[[ Given entries open ]]

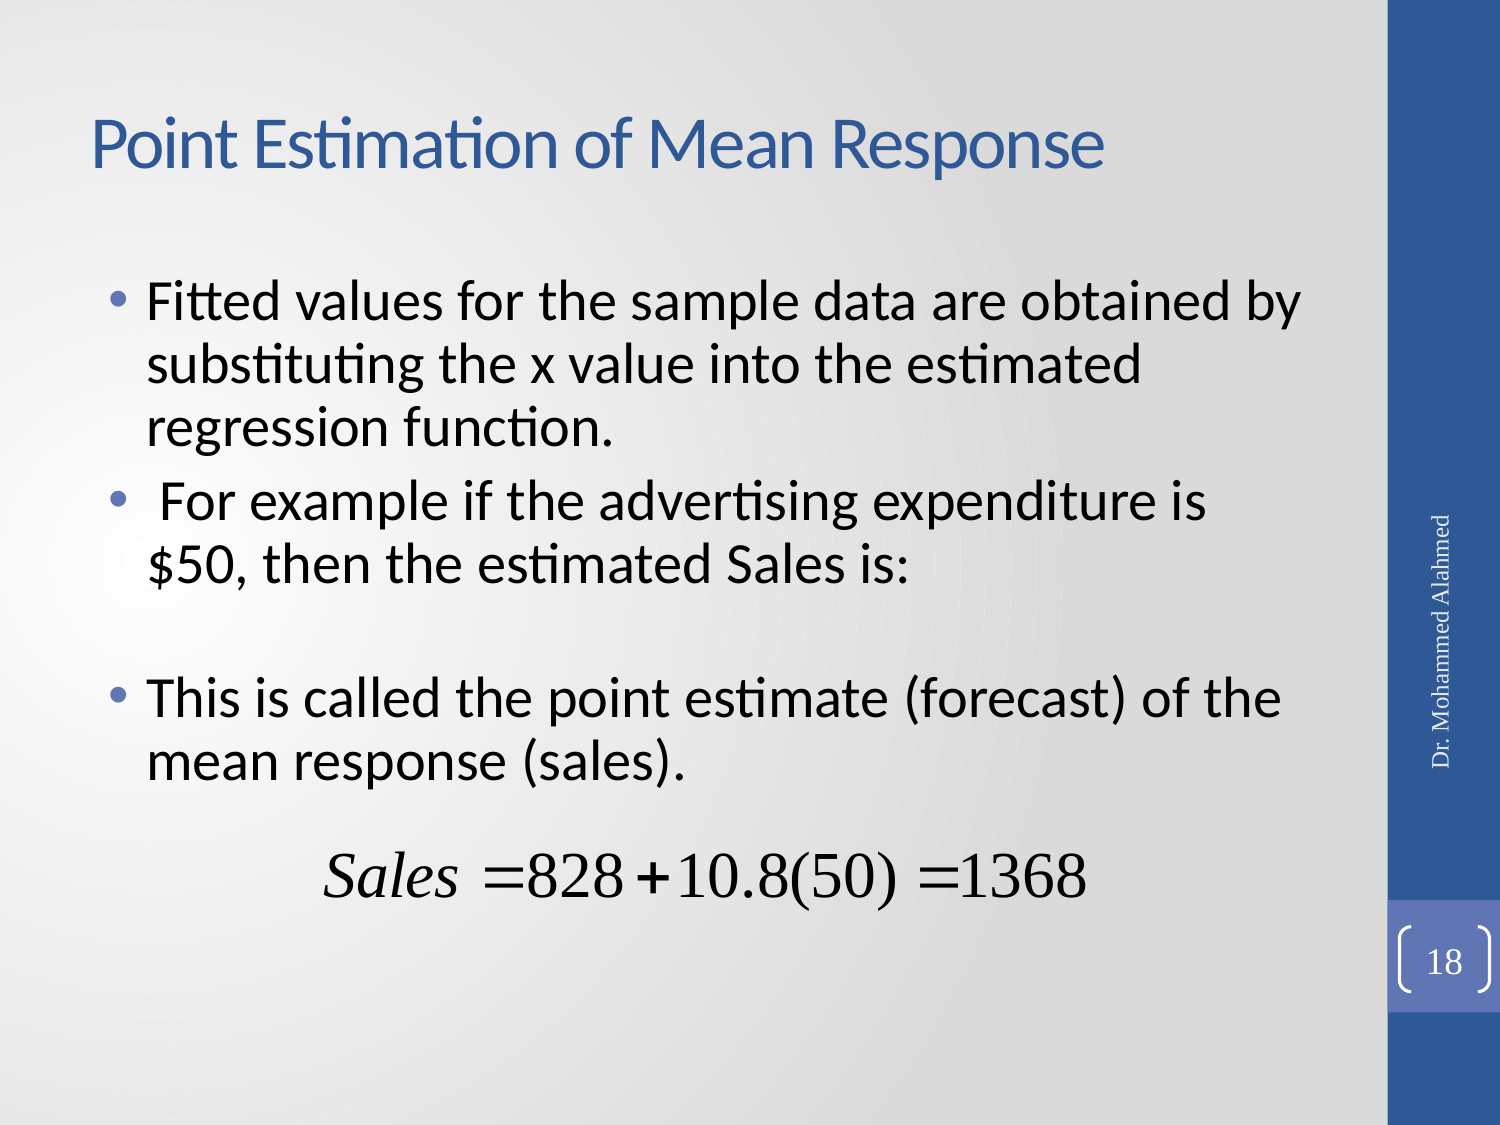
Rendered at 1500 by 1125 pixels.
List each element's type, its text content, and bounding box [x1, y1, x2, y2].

footer Dr. Mohammed Alahmed [1408, 500, 1469, 889]
list Fitted values for the sample data are obtained by substituting the x value into the estimated regression function. For example if the advertising expenditure is $50, then the estimated Sales is: This is called the point estimate (forecast) of the mean response (sales). [75, 262, 1325, 1050]
slide_number 18 [1397, 925, 1492, 994]
title Point Estimation of Mean Response [75, 45, 1325, 233]
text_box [311, 836, 1101, 926]
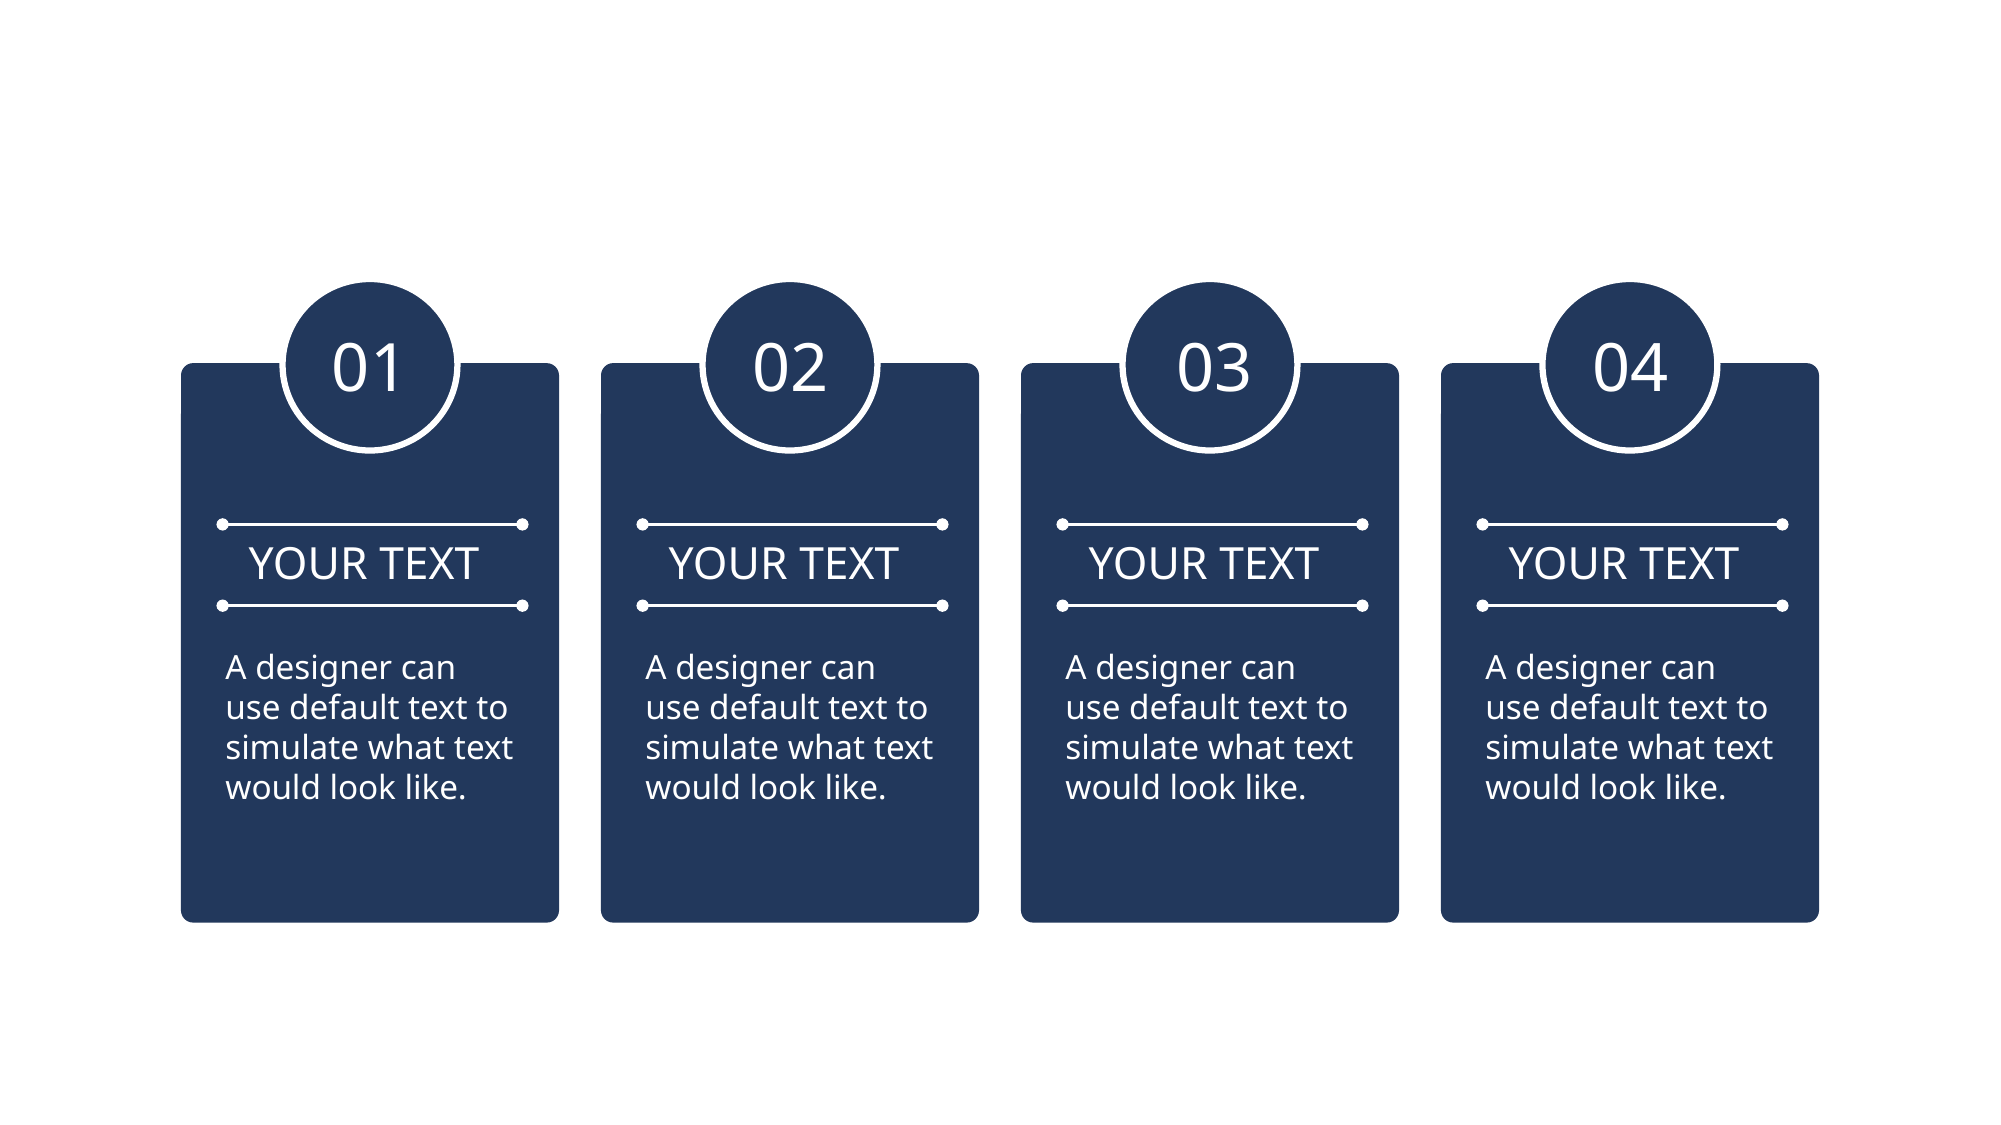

[[ Given entries closed ]]

_Your assignment_.
Omit the pictures; print the records above exactly.

_Solution_.
Rendered at 1500 by 1125 pixels.
List each element's type, its text content, and bounding box [x1, y1, x2, y2].

footer Dr. Mohammed Alahmed [1408, 500, 1469, 889]
list Fitted values for the sample data are obtained by substituting the x value into the estimated regression function. For example if the advertising expenditure is $50, then the estimated Sales is: This is called the point estimate (forecast) of the mean response (sales). [75, 262, 1325, 1050]
slide_number 18 [1397, 925, 1492, 994]
title Point Estimation of Mean Response [75, 45, 1325, 233]
text_box [311, 836, 1101, 926]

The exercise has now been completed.